We get full up with the large main course anyway - which tends to be turkey, veg, gravy, stuffing, pigs in blankets; then there's dessert and none of us are big eaters really.

Slubberdegullion · 20/11/2014 12:03

HappyAgain, there is no 'should be done' really is there, there are just traditions and what works best for each family?
This year I am not cooking turkey, I feel almost giddy with the idea that I'm not going to have to fanny about and wrestle with that giant beast of a bastard bird. After last year's brave venture into not succumbing to the tyranny of snazzy sprouts I'm on a roll with the food changes.

LittleBairn · 20/11/2014 12:04

Slubber Shock Someone didn't want Christmas dinner roast parsnips outrageous!
This is why no matter where we are I do honey roast parsnips. If you want me to join you, you must accept me with my parsnips.

Crinkle77 · 20/11/2014 12:04

We never have a starter. The main christmas dinner is enough as we usually have a massive plate full.

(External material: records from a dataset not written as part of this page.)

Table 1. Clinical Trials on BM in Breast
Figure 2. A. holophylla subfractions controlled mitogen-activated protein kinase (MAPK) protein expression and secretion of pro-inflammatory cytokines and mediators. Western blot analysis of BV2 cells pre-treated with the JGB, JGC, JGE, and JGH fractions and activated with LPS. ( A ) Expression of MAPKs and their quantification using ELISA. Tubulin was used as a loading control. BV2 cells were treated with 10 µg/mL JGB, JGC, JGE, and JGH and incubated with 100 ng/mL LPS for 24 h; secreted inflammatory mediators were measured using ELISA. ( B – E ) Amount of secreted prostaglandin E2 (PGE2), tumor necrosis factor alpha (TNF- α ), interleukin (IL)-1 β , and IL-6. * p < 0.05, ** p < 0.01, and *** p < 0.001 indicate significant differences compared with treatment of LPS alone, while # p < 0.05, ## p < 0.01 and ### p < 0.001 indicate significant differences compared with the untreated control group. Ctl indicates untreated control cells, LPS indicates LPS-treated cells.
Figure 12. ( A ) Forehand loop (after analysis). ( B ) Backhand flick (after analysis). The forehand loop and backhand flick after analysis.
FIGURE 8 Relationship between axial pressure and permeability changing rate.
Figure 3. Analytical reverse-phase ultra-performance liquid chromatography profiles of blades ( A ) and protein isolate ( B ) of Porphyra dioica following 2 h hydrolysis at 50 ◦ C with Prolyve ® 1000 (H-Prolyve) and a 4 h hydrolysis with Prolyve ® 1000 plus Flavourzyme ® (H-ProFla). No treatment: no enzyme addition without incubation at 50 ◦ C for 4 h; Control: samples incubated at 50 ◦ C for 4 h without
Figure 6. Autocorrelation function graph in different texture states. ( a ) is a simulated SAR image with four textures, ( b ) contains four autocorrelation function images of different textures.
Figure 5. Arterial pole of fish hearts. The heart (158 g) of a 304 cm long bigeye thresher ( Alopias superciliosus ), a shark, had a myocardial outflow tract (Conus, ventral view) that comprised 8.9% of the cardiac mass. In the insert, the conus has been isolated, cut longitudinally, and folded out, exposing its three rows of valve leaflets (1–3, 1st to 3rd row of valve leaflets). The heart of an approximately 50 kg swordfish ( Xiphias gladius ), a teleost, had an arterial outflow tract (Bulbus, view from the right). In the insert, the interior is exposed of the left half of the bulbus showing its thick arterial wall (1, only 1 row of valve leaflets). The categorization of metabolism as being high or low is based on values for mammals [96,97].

If I had a starter it would take the edge off my appetite and I would struggle with my main. Saying that I never have a starter when I go out to eat for the same reason.

LittleBairn · 20/11/2014 12:05

Christmas dinner weird I meant Honey roast parsnips

VoyagesOfAStarship · 20/11/2014 12:06

I know it is ridiculous. Yet I do feel strongly! When I've had to have a starter before Christmas dinner, I feel really miserable. It does ruin it because I can't enjoy my main course like I would otherwise.

I suppose Christmas is stressful and the food is something to look forward to. If some numpty insists on doing it a way you hate, it can give you the rage!

My mum's christmas traditions are set in stone. Thank god I've long since stopped going to her, it was awful. I still shudder at memories of childhood/teenage christmases with the miserable, cracked and dirty old "best china" being wheeled out to hold 17 varieties of veg, different ways with potatoes, sludgy tasteless bread sauce and nasty gravy. It didn't matter that it was all freezing cold by the time you could eat it - what mattered was that ALL THE REQUIRED TYPES OF VEG AND SAUCE WERE PRESENT!

She still makes dozens of absolutely vile, bitter-tasting, dry, rock-hard christmas cakes and puddings in about May and tries to foist them on everyone she knows, even going so far as to post them abroad, her poor friends. We have tried and tried to get removed from the pudding list but we always get one. We have to ceremoniously dump it in the bin.

There is absolutely no possibility of her ever, ever considering making these things a different way or trying something new. The fact that they are revolting matters not. They are RIGHT.

MovingOnUpMovingOnOut · 20/11/2014 12:12

This year is the first for ages where it's just the four of us. The kids won't eat a huge Christmas dinner so I'm seriously contemplating calling for a takeaway pizza or curry.